**Estratto del testo**.
====================

Essere donna e atleta professionista

La mia vita di atleta professionista inizia del 2000, quando ho cominciato a correre, ero l’unica ragazzina al campo attorniata da ragazzi di qualsiasi età.

Mi ricordo ancora adesso che alle scuole medie molti miei coetanei mi dicevano che il mio era uno sport “da maschi”. Ma i tempi sono cambiati…per fortuna!

Attualmente a livello di arruolamento nei gruppi sportivi militari ad oggi c’è ben poca differenza rispetto a un collega uomo,  ma fino a una decina di anni fa non era cosi’ semplice l’ingresso in determinati gruppi sportivi militari per quanto riguarda il gentil sesso.

In senso più generale, per quanto riguarda la corsa, possiamo dire che il movimento femminile sta sempre più prendendo piede

Molte volte sottolineo il fatto che prima di tutto sono una donna e poi sono un’atleta.

Per me questa distinzione è fondamentale perché secondo me la donna deve trovare lo spazio per dedicare del tempo a sé stessa.

Ovviamente noi donne abbiamo tutte esigenze diverse, c’è chi ha bisogno di andare a farsi la manicure ogni mese, chi a fare shopping, chi a passeggiare e dare libero spazio alla mente.

Tutto questo indipendentemente dal lavoro che una donna svolge. Per un’atleta questo ruolo di donna è ancora più importante per “evadere” dalla routine segnata dal cosiddetto “run – eat- sleep and repeat”.

====================

**Dati mostrati**.
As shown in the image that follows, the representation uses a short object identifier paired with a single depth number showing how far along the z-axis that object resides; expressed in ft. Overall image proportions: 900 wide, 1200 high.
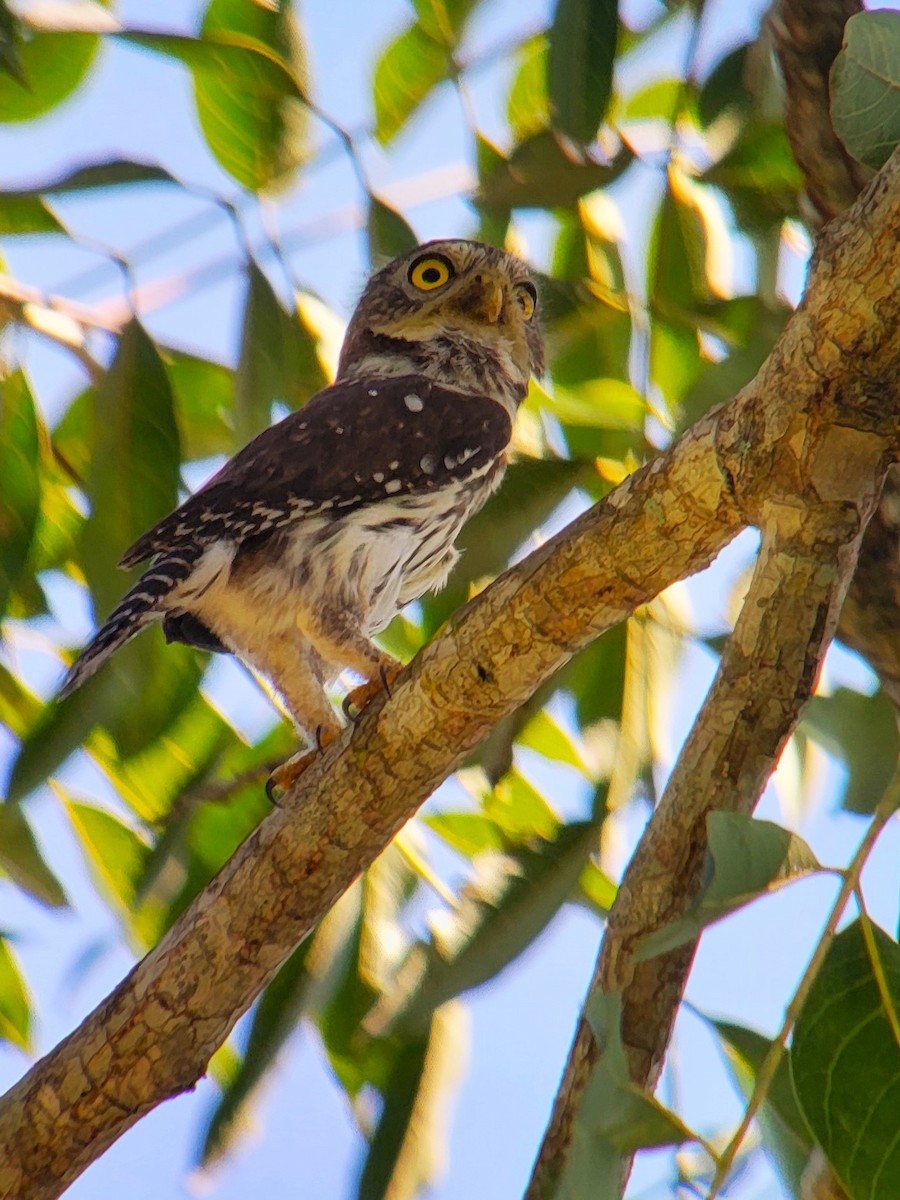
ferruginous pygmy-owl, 22.61
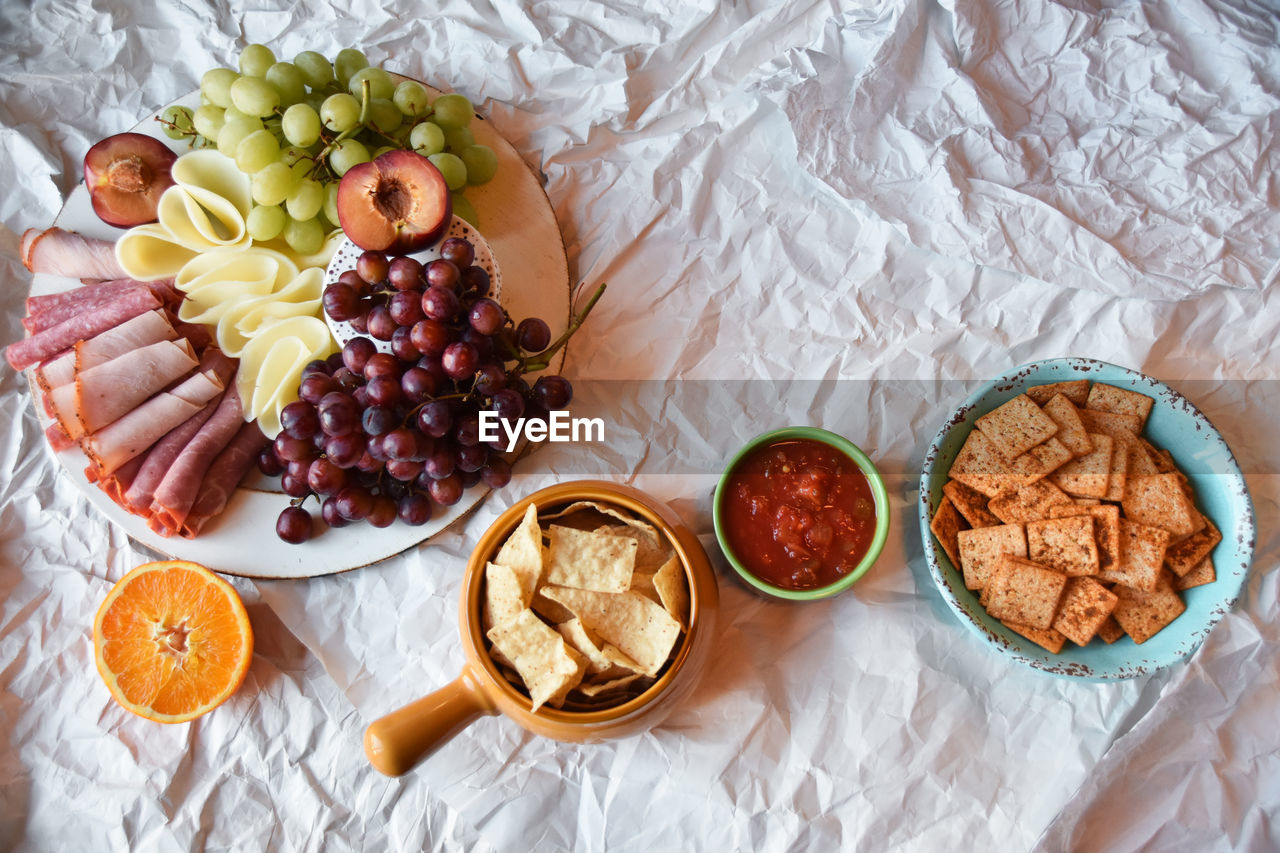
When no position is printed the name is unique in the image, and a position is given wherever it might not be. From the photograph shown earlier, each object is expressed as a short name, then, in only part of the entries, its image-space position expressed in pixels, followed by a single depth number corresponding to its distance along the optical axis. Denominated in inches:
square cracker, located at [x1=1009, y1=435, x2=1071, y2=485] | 24.3
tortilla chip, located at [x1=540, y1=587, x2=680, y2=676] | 22.8
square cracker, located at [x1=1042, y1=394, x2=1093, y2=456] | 24.3
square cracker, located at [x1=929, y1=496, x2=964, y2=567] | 24.5
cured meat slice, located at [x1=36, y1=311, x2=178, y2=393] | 25.2
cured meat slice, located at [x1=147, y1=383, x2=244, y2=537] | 24.8
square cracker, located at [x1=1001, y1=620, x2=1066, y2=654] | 24.2
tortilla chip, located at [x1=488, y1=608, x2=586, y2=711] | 22.2
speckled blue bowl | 23.9
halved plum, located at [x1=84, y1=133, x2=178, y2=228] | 26.2
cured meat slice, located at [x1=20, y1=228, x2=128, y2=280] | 26.2
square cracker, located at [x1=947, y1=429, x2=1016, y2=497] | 24.6
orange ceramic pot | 21.7
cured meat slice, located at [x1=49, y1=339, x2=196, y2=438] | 25.0
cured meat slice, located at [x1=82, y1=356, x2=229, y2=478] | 25.2
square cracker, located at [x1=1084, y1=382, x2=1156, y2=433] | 24.8
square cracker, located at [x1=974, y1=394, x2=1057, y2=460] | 24.3
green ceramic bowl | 23.9
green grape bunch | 25.3
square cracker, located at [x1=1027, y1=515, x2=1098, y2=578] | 24.0
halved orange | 25.3
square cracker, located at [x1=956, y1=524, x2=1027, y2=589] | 24.2
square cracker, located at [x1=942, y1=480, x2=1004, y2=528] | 24.7
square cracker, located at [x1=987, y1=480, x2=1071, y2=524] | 24.5
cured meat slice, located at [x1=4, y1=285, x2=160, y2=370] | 25.6
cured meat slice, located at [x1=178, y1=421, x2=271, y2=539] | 25.3
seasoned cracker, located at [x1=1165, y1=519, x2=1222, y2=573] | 24.2
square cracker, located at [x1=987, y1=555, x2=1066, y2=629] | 24.0
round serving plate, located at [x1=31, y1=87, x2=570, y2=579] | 25.6
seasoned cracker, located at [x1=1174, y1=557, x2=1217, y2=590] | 24.2
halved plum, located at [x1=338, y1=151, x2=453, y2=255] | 24.2
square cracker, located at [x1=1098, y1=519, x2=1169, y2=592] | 23.8
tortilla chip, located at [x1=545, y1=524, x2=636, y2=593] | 22.8
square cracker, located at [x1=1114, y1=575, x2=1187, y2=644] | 24.2
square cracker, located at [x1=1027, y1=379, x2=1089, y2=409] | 25.1
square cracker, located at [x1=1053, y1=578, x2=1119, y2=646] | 23.9
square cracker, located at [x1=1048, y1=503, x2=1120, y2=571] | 24.0
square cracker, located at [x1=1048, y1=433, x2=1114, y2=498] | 24.2
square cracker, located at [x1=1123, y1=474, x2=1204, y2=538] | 23.9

====================

**Esplora il materiale**.
1. Nel brano sull'essere donna e atleta, in che anno comincia la vita da atleta professionista di chi scrive?
2. Ricopia dal brano sull'essere donna e atleta la parte che comincia con "Attualmente a livello" e finisce con "spazio alla mente.".
I dati sono un materiale a parte, separato dal brano.

**Soluzioni degli esercizi**.
1. Nel 2000.

2.
Attualmente a livello di arruolamento nei gruppi sportivi militari ad oggi c’è ben poca differenza rispetto a un collega uomo,  ma fino a una decina di anni fa non era cosi’ semplice l’ingresso in determinati gruppi sportivi militari per quanto riguarda il gentil sesso.

In senso più generale, per quanto riguarda la corsa, possiamo dire che il movimento femminile sta sempre più prendendo piede

Molte volte sottolineo il fatto che prima di tutto sono una donna e poi sono un’atleta.

Per me questa distinzione è fondamentale perché secondo me la donna deve trovare lo spazio per dedicare del tempo a sé stessa.

Ovviamente noi donne abbiamo tutte esigenze diverse, c’è chi ha bisogno di andare a farsi la manicure ogni mese, chi a fare shopping, chi a passeggiare e dare libero spazio alla mente.